Puppet Server is capable of tracking advanced metrics to give you additional insight into its performance and health.

The HTTPS metrics endpoints are available on port 8140 of the master server:

curl -k https://<DNS NAME OF YOUR MASTER>:8140/status/v1/services?level=debug`

Note: These API endpoints are a tech preview. The metrics described here are returned only when passing the level=debug URL parameter, and the structure of the returned data might change in future versions.

These metrics fall into three categories:

  • JRuby metrics
  • HTTP route metrics
  • Catalog compilation profiler metrics

All of these metrics reflect data for the lifetime of the current Puppet Server process and reset whenever the service is restarted. Any time-related metrics report milliseconds unless otherwise noted.

Like the standard Status API endpoints, the metrics endpoints return machine-consumable information about running services. This JSON response includes the same keys returned by a standard status endpoint request (see JSON endpoints). Each endpoint also returns additional keys in an experimental section.

GET /status/v1/services/pe-jruby-metrics

Returns JSON containing information about the JRuby pools from which Puppet Server fulfills agent requests. As with all other metrics endpoints, you must query it at port 8140 and append the level=debug URL parameter.

Query parameters

No parameters are supported. Defaults to using the critical status level.

Response codes

  • 200 if and only if all services report a status of running
  • 503 if any service’s status is unknown or error

Response keys

The metrics are returned in two subsections of the experimental section: jruby-pool-lock-status and metrics.

The response’s experimental/jruby-pool-lock-status section contains the following keys:

  • current-state: The state of the JRuby pool lock, which should be either “:not-in-use” (unlocked), “:requested” (waiting for lock), or “:acquired” (locked).
  • last-change-time: The date and time of the last current-state update, formatted as an ISO 8601 combined date and time in UTC.

The response’s experimental/metrics section contains the following keys:

  • average-borrow-time: The average amount of time a JRuby instance spends handling requests, calculated by dividing the total duration in milliseconds of the borrowed-instances value by the borrow-count value.

▶ [Page-level text extractions]
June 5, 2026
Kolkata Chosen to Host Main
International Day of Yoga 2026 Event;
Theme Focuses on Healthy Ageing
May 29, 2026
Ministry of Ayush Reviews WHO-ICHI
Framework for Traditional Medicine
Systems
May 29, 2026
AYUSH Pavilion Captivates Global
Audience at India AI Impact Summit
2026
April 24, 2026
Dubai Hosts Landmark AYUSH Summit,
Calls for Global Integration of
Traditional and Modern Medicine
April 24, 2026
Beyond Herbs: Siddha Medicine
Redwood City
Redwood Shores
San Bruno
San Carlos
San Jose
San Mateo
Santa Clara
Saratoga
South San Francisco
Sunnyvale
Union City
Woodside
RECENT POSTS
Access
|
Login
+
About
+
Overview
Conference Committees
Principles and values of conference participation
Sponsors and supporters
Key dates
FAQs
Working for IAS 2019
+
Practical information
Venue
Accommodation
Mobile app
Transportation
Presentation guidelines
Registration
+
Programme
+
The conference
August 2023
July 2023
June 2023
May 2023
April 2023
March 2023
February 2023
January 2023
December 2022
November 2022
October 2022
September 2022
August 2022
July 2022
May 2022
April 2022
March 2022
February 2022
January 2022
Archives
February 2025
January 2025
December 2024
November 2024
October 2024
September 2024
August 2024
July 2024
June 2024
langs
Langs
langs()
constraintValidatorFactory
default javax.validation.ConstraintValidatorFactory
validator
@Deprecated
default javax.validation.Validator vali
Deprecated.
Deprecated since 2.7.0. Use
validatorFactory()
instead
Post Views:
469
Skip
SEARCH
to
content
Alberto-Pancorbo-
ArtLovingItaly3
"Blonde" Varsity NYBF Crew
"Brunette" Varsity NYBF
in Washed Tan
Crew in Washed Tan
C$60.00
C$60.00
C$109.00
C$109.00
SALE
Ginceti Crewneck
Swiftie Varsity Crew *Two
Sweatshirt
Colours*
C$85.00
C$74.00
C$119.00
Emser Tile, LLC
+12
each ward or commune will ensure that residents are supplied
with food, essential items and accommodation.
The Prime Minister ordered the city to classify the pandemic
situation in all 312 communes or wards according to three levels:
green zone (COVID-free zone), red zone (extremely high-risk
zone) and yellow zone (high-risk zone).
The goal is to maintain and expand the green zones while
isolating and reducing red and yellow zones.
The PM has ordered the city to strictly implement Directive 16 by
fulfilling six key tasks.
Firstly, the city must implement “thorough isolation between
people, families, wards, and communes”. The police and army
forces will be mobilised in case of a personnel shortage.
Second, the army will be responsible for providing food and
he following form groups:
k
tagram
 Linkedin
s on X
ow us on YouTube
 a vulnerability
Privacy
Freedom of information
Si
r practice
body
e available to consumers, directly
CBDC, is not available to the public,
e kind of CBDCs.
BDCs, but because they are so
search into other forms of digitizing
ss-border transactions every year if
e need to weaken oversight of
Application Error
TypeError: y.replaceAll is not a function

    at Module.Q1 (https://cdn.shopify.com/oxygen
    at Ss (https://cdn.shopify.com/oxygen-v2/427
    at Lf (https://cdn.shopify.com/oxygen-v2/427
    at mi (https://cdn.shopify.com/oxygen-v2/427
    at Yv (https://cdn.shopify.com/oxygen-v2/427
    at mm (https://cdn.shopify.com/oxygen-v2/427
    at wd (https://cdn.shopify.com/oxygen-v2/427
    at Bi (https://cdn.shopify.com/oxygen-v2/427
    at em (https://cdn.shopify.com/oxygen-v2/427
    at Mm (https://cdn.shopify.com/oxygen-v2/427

▶ [Your tasks]
**A)** In the Puppet Server metrics text, what unit do time-related metrics report unless otherwise noted?
**B)** Duplicate the records starting with the line containing "at Module.Q1 (https://cdn.shopify.com/oxygen" and going on through the last line of the records.
The records have no connection to the text.

▶ [Completed exercise]
**A)** Milliseconds.

**B)**
    at Module.Q1 (https://cdn.shopify.com/oxygen
    at Ss (https://cdn.shopify.com/oxygen-v2/427
    at Lf (https://cdn.shopify.com/oxygen-v2/427
    at mi (https://cdn.shopify.com/oxygen-v2/427
    at Yv (https://cdn.shopify.com/oxygen-v2/427
    at mm (https://cdn.shopify.com/oxygen-v2/427
    at wd (https://cdn.shopify.com/oxygen-v2/427
    at Bi (https://cdn.shopify.com/oxygen-v2/427
    at em (https://cdn.shopify.com/oxygen-v2/427
    at Mm (https://cdn.shopify.com/oxygen-v2/427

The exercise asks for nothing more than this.